Lawmakers are mulling the possibility of adding an extra tier of unemployment benefits beyond the four tiers currently available for those who have been out of work for over 99 weeks.

However, the hard-fought battle over extending unemployment benefits that played out earlier this month is leaving some lawmakers exhausted.

Sen. Charles Schumer, D-N.Y., recently told an Elmira, N.Y., TV news outlet, WENY-TV, that Congress was working on a bill that would help those who have exhausted the 99 weeks of benefits during the economic downturn, adding a possible Tier 5 of benefits.

“There are a number of people who have maxed out,” he said. “They’re been looking and looking for work, but haven’t found it, and there is a separate act that would extend those benefits to them. Extending this was really important. There are some people who go beyond the 99 weeks and we’re going to try to do that next.”
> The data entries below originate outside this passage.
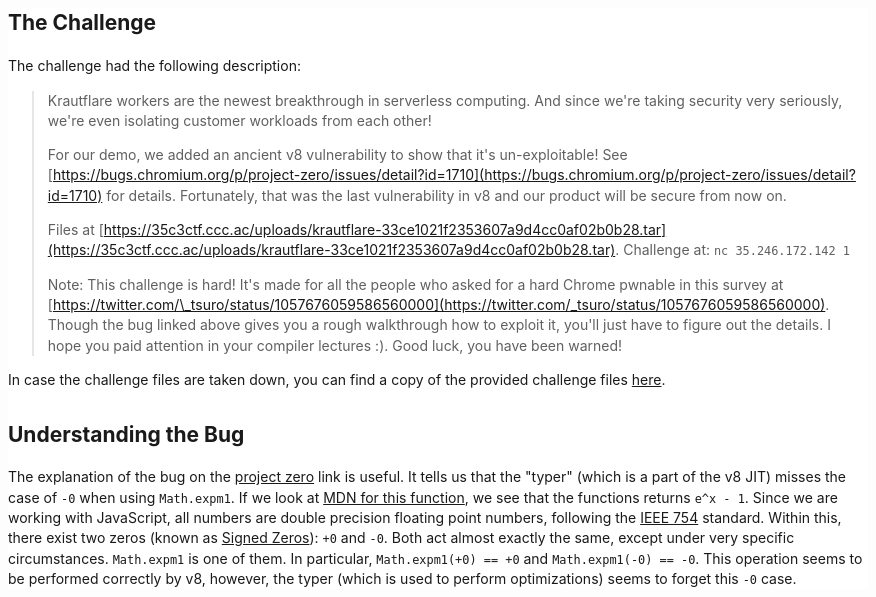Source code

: ## The Challenge

The challenge had the following description:

> Krautflare workers are the newest breakthrough in serverless
> computing. And since we're taking security very seriously, we're
> even isolating customer workloads from each other!
>
> For our demo, we added an ancient v8 vulnerability to show that it's
> un-exploitable! See
> [https://bugs.chromium.org/p/project-zero/issues/detail?id=1710](https://bugs.chromium.org/p/project-zero/issues/detail?id=1710)
> for details. Fortunately, that was the last vulnerability in v8 and
> our product will be secure from now on.
>
> Files at
> [https://35c3ctf.ccc.ac/uploads/krautflare-33ce1021f2353607a9d4cc0af02b0b28.tar](https://35c3ctf.ccc.ac/uploads/krautflare-33ce1021f2353607a9d4cc0af02b0b28.tar).
> Challenge at: `nc 35.246.172.142 1`
>
> Note: This challenge is hard! It's made for all the people who asked
> for a hard Chrome pwnable in this survey at
> [https://twitter.com/\_tsuro/status/1057676059586560000](https://twitter.com/_tsuro/status/1057676059586560000). Though
> the bug linked above gives you a rough walkthrough how to exploit
> it, you'll just have to figure out the details. I hope you paid
> attention in your compiler lectures :). Good luck, you have been
> warned!

In case the challenge files are taken down, you can find a copy of the
provided challenge files
[here](https://www.jaybosamiya.com/blog/2019/01/02/krautflare/krautflare-33ce1021f2353607a9d4cc0af02b0b28.tar).

## Understanding the Bug

The explanation of the bug on the [project
zero](https://bugs.chromium.org/p/project-zero/issues/detail?id=1710)
link is useful. It tells us that the "typer" (which is a part of the
v8 JIT) misses the case of `-0` when using `Math.expm1`. If we look at
[MDN for this
function](https://developer.mozilla.org/en-US/docs/Web/JavaScript/Reference/Global_Objects/Math/expm1),
we see that the functions returns `e^x - 1`. Since we are working with
JavaScript, all numbers are double precision floating point numbers,
following the [IEEE 754](https://en.wikipedia.org/wiki/IEEE_754)
standard. Within this, there exist two zeros (known as [Signed
Zeros](https://en.wikipedia.org/wiki/Signed_zero)): `+0` and
`-0`. Both act almost exactly the same, except under very specific
circumstances. `Math.expm1` is one of them. In particular,
`Math.expm1(+0) == +0` and `Math.expm1(-0) == -0`. This operation
seems to be performed correctly by v8, however, the typer (which is
used to perform optimizations) seems to forget this `-0` case.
However, Schumer and his staff are reportedly “tired” right now from the recent battle to get the last unemployment extension passed, according to, and further legislation is not likely to emerge until well after the August recess. Schumer has also said that he would need help from at least one Republican to pass such a bill. Schumer’s office did not immediately respond to a request for comment.

Another Democrat, Debbie Stabenow of Michigan, is also reportedly interested in working on extending benefits for the so-called “99ers.” But it may be difficult to add a fifth tier of benefits. House Speaker Nancy Pelosi, D-Calif., has previously indicated that there were no plans for adding an extra tier. But anything can change in Washington, especially with elections approaching.

With the economy still sputtering, and efforts to pass jobs legislation such as the Small Business Jobs Act encountering resistance, it may be necessary to extend benefits further before the crucial midterm elections if the unemployment numbers don't improve faster.

The recently passed unemployment extension will help over 2 million of the unemployed who have exhausted their benefits, but only through the end of November. That will mean millions of nervous voters at the polls on election day.